At a recent conference, I was chatting with two colleagues that work with customers interested in and implementing some of our IBM data grid technologies. I took away a couple of things from that chat. The first is that the adoption of data grid technologies is definitely on the upward swing. Enterprises are investigating various data grid solutions, and they are putting them to use in continually growing numbers. Some of this growing adoption probably owes to the increasing importance of elastic data tiers in cloud computing architecture. In other cases, enterprises have simply come to a tipping point where the current way they interact with their data is inefficient and costly.

The second takeaway from my chat was not as much about adoption as usage. Both of my colleagues, who I should say work with different users in different industries and geographies, agreed on a common emerging usage scenario. More and more enterprises are reducing their overall number of grids, and they are creating grids with a variety of data served up to numerous applications. From a management standpoint, this certainly makes sense. While effectively partitioning such diverse sets of data may be a bit more of a burden, the administrative efficiency gained by managing fewer grid instantiations probably makes it worthwhile (especially when you consider that many data grid technologies provide quite a bit of partitioning know-how).
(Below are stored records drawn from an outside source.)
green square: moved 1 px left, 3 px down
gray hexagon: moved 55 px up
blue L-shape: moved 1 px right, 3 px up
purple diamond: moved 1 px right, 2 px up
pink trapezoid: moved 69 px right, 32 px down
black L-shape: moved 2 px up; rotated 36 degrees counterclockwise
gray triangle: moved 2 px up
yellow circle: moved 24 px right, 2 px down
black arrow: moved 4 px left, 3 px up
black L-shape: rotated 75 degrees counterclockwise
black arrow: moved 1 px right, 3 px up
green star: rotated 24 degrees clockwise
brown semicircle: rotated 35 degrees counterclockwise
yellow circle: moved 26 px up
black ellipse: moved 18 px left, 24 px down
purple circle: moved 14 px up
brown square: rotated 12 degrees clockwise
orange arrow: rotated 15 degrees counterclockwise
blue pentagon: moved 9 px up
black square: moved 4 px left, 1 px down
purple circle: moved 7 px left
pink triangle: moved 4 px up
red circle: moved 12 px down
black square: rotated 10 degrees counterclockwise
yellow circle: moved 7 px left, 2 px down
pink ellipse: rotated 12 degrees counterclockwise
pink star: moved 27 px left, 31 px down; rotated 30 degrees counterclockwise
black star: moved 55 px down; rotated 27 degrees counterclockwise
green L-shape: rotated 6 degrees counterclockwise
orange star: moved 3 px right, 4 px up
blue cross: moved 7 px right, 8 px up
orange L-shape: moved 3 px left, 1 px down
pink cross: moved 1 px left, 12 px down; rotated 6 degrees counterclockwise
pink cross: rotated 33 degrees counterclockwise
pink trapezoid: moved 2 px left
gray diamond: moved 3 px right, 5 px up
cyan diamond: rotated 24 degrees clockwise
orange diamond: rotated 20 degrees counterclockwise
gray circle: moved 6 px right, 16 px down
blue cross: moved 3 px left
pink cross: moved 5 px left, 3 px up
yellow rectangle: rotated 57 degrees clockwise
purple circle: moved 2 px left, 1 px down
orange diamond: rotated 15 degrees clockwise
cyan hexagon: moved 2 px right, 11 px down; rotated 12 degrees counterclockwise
In some ways, this natural evolution to fewer, more highly heterogeneous grids seems inevitable. In that sense, it is interesting to think about what this emerging usage pattern may mean to the evolution of data grid use within the enterprise. Specifically, what will enterprises start to do differently in adopting this type of data grid usage?

Now, I’m no data grid expert, and I did not stay at a Holiday Inn Express last night, but that won’t keep me from giving my opinion on this matter. As I see it, the move to more centralized data grids will dictate the need for enterprises to more tightly align data grid and enterprise service bus technologies.

As data grid centralization increases, the number of different applications accessing a single grid also increases. It is conceivable, and in fact likely, that applications written in different languages and running on different platforms will need to access and perhaps modify the same data within the grid. The data as it is stored in the grid may not be an ideal format for all of the applications. Certainly, the applications could retrieve the data in some sort of least common denominator form (i.e. XML) and do the appropriate transformations. However, that leaves you with application code that does data transformation work before it actually works on the data. Clearly, this is not ideal. Instead, enterprises may benefit from using an ESB to transform the data returned from the grid to a format more desirable to the requesting application. This moves transformation code out of the application, where I think we all agree it does not belong, to the ESB.

In addition to the data transformation capabilities ESB solutions afford, they also typically provide protocol transformation capabilities. This may come in handy as the number of applications, and presumably protocol access methods, accessing a single grid increases. Instead of requiring a data grid to accommodate untold number of access protocols, the ESB could intercept various different types of request, and then send that request along to the data grid using a supported protocol. While data grid support for commonly used protocols like HTTP may mitigate this need to some degree, I still believe this will afford enterprises and their applications a nice degree of flexibility.

Now, I am not putting my head in the sand about some of the effects of using data grid and ESB technologies in tandem. Chief among the concerns would be the fact that an ESB between applications and the data grid would certainly introduce some degree of latency. In many cases, users leverage grids for extremely fast access to data, so this pattern may not be ideal. However, in other cases the value provided by the ESB/data grid combination may outweigh any latency concerns. So, what do you think? Am I way off base here, or is there value in architectural patterns that combine ESB and memory-based data grid solutions?